L’augurio è quello di vedere tutte le domeniche un atteggiamento come quello del Troia, perchè solo in questo modo si può recuperare il reale valore del gioco del calcio.

Preview Troia – Biccari

Ultima giornata di campionato prima del giro di boa con il Biccari che fa visita al fanalino di coda Troia. Gli uomini di mister Sessa dovranno essere abili a proseguire sulla strada intrapresa nelle ultime gare (7 punti nelle ultime tre gare).

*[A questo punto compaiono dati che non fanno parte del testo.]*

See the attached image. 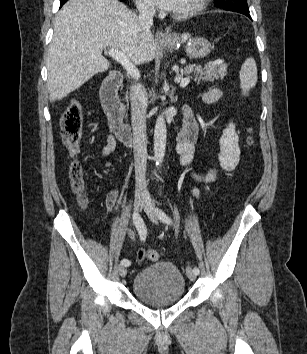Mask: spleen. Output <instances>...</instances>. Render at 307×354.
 Wrapping results in <instances>:
<instances>
[{"label": "spleen", "instance_id": "obj_1", "mask_svg": "<svg viewBox=\"0 0 307 354\" xmlns=\"http://www.w3.org/2000/svg\"><path fill=\"white\" fill-rule=\"evenodd\" d=\"M240 87L243 95H248L257 82V66L253 58H247L240 70Z\"/></svg>", "mask_w": 307, "mask_h": 354}]
</instances>
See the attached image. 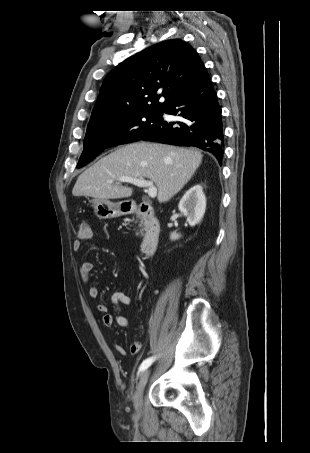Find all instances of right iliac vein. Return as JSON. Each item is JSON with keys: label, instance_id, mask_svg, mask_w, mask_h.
<instances>
[{"label": "right iliac vein", "instance_id": "obj_1", "mask_svg": "<svg viewBox=\"0 0 310 453\" xmlns=\"http://www.w3.org/2000/svg\"><path fill=\"white\" fill-rule=\"evenodd\" d=\"M149 375H150V370L147 369V370L143 371V373L140 376V380H139V383L137 385V388H136V391L134 394V406H135L136 412H139L141 410L143 392H144L145 386L147 384Z\"/></svg>", "mask_w": 310, "mask_h": 453}]
</instances>
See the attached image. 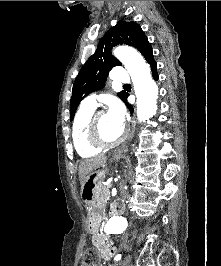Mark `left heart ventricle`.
I'll return each mask as SVG.
<instances>
[{"label": "left heart ventricle", "instance_id": "obj_1", "mask_svg": "<svg viewBox=\"0 0 221 266\" xmlns=\"http://www.w3.org/2000/svg\"><path fill=\"white\" fill-rule=\"evenodd\" d=\"M98 122L101 136L108 141L117 139L123 130V128L114 124L107 114L101 115Z\"/></svg>", "mask_w": 221, "mask_h": 266}]
</instances>
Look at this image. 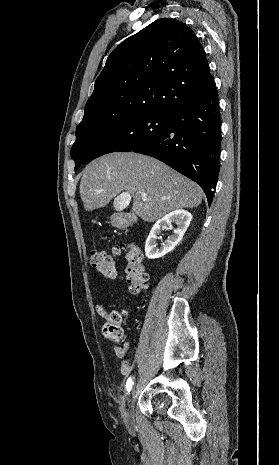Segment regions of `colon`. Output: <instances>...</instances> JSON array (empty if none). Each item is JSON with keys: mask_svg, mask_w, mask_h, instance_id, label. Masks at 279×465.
<instances>
[{"mask_svg": "<svg viewBox=\"0 0 279 465\" xmlns=\"http://www.w3.org/2000/svg\"><path fill=\"white\" fill-rule=\"evenodd\" d=\"M126 251L127 254V280L130 285V291L133 294H139L148 286L149 276L144 265V254L142 250L131 243H121L115 245L113 254H119ZM90 262L92 266L106 278L114 279L117 275L113 257L107 252L99 249H93L90 252ZM106 319L104 326L105 335L114 342H120L124 337V331L121 326L124 315L121 312L112 311L104 312Z\"/></svg>", "mask_w": 279, "mask_h": 465, "instance_id": "obj_1", "label": "colon"}]
</instances>
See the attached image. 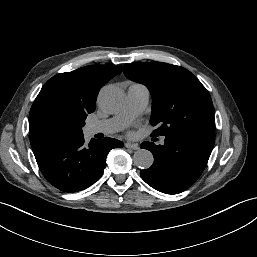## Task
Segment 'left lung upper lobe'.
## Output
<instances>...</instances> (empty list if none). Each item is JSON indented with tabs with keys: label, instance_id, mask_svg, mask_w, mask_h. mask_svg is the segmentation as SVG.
Wrapping results in <instances>:
<instances>
[{
	"label": "left lung upper lobe",
	"instance_id": "obj_1",
	"mask_svg": "<svg viewBox=\"0 0 257 257\" xmlns=\"http://www.w3.org/2000/svg\"><path fill=\"white\" fill-rule=\"evenodd\" d=\"M125 76L152 95V136L188 130H214L213 103L207 89L187 69L162 62L125 64Z\"/></svg>",
	"mask_w": 257,
	"mask_h": 257
}]
</instances>
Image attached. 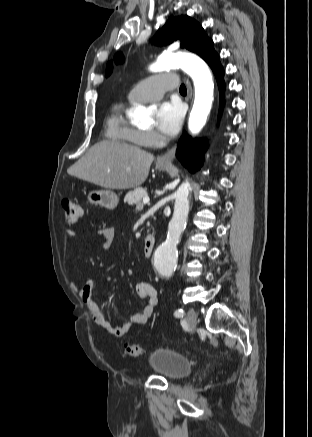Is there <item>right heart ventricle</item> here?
I'll use <instances>...</instances> for the list:
<instances>
[{
	"label": "right heart ventricle",
	"instance_id": "e07e8e85",
	"mask_svg": "<svg viewBox=\"0 0 312 437\" xmlns=\"http://www.w3.org/2000/svg\"><path fill=\"white\" fill-rule=\"evenodd\" d=\"M107 137L121 144L143 146L142 132L135 128L124 114L122 104L115 105L106 120Z\"/></svg>",
	"mask_w": 312,
	"mask_h": 437
}]
</instances>
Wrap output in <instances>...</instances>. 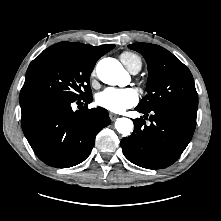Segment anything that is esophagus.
Wrapping results in <instances>:
<instances>
[{
  "label": "esophagus",
  "mask_w": 221,
  "mask_h": 221,
  "mask_svg": "<svg viewBox=\"0 0 221 221\" xmlns=\"http://www.w3.org/2000/svg\"><path fill=\"white\" fill-rule=\"evenodd\" d=\"M110 119L112 120V121H115L116 120V118L118 117V115L117 114H115V113H110Z\"/></svg>",
  "instance_id": "esophagus-1"
}]
</instances>
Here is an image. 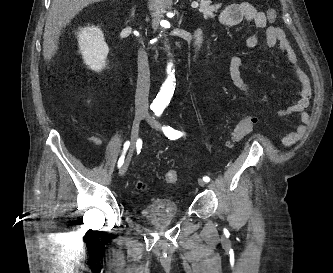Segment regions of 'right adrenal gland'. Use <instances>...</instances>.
Segmentation results:
<instances>
[{"instance_id": "2a0ac1e0", "label": "right adrenal gland", "mask_w": 333, "mask_h": 273, "mask_svg": "<svg viewBox=\"0 0 333 273\" xmlns=\"http://www.w3.org/2000/svg\"><path fill=\"white\" fill-rule=\"evenodd\" d=\"M134 13H135V9H134V8H132V9H131V17H133V16H134Z\"/></svg>"}]
</instances>
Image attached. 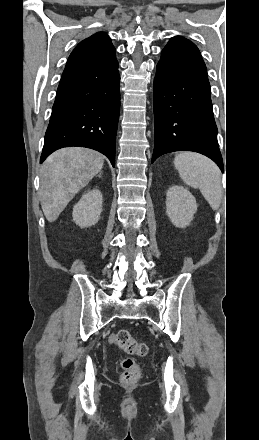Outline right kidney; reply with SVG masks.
<instances>
[{
  "label": "right kidney",
  "instance_id": "obj_1",
  "mask_svg": "<svg viewBox=\"0 0 259 440\" xmlns=\"http://www.w3.org/2000/svg\"><path fill=\"white\" fill-rule=\"evenodd\" d=\"M103 197L98 189L85 193L73 208V221L81 228L98 223L102 213Z\"/></svg>",
  "mask_w": 259,
  "mask_h": 440
}]
</instances>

Il Troia è reduce da una sonora sconfitta contro il copolista San Marco (10-1) e dovrà rinunciare a ben quattro squalificati: Cavaliere, Moffa, Pellecchia e Volpe. Nonostante le assenze, la squadra di casa può contare su uomini di sicuro affidamento come Sangregorio, Capuano e De Michele, che però nelle ultime gare non sono scesi in campo; altra incognita è rappresentata dal mercato che dallo scorso lunedì ha aperto i battenti: nulla ci è dato sapere su eventuali acquisti da parte del Troia. Infine, nonostante gli scarsi risultati fin qui ottenuti, la squadra del presidente Nuzzo avrà dalla sua il caloroso pubblico troiano che sarà comunque presente numeroso sugli spalti.

In casa Biccari invece rientra D’Addario, reduce da una giornata di squalifica, mentre non sarà del match Antonio Beatrice, che sabato 7 dicembre convolerà a giuste nozze con l’amata Lucia. Ad entrambi vanno gli auguri del Presidente, della Dirigenza e del Mister.

I compagni di squadra cercheranno di regalare al “mastino” Beatrice una vittoria per festeggiare nel migliore dei modi il suo giorno più bello e chiudere al nel migliore dei modi il girone di andata.

Questi i 18 convocati che dovranno ritrovarsi alle 12:45 in p.zza Matteotti per partire alla volta della vicina Troia alle 13:00:

Lauda, Silvestre, Ciampi, Figliola, Marino A., Marino R., Pavia, Roberti, Saltarella; D’Addario, Checchia Gre., Checchia Mar., Checchia Gio., Moccia, Zerrilli; Munno, Silvestre D., Tuoro.

Biccari – Orta Nova 2-1
Arriva il primo successo interno

Primo successo interno in campionato per il Biccari del Presidente Roberti che bissa il successo esterno di sette giorni fa a Peschici e agguanta in classifica proprio i garganici usciti sconfitti per 2-0. L’Orta Nova, squadra che in classifica ora precede di una sola lunghezza il Biccari, si è mostrata squadra organizzata e ostica; ciò attribuisce ancora più valore alla vittoria raggiunta meritatamente dalla squadra di mister Sessa, anche perchè ottenuta in condizioni climatiche proibitive considerato l’autentico diluvio abbattutosi a Biccari tra sabato e domenica.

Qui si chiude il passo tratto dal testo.